Data shown:
#####
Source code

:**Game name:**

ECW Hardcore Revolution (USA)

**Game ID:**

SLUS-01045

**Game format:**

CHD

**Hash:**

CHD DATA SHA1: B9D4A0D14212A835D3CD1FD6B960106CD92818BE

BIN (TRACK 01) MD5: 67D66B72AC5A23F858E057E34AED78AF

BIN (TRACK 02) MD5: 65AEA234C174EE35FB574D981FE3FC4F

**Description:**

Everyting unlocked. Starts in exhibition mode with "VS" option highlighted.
#####
Task details: Print the source text of every record above verbatim.

Your response:
Source code

:**Game name:**

ECW Hardcore Revolution (USA)

**Game ID:**

SLUS-01045

**Game format:**

CHD

**Hash:**

CHD DATA SHA1: B9D4A0D14212A835D3CD1FD6B960106CD92818BE

BIN (TRACK 01) MD5: 67D66B72AC5A23F858E057E34AED78AF

BIN (TRACK 02) MD5: 65AEA234C174EE35FB574D981FE3FC4F

**Description:**

Everyting unlocked. Starts in exhibition mode with "VS" option highlighted.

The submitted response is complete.